■ **ACTIVITY**:
Write the data below out again, with each line matching the original.

(Stored items from a collection)
= = = = =

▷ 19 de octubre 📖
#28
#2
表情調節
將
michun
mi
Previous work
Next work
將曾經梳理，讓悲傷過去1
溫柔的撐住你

= = = = =

■ **WRITTEN REPLY**:
▷ 19 de octubre 📖
#28
#2
表情調節
將
michun
mi
Previous work
Next work
將曾經梳理，讓悲傷過去1
溫柔的撐住你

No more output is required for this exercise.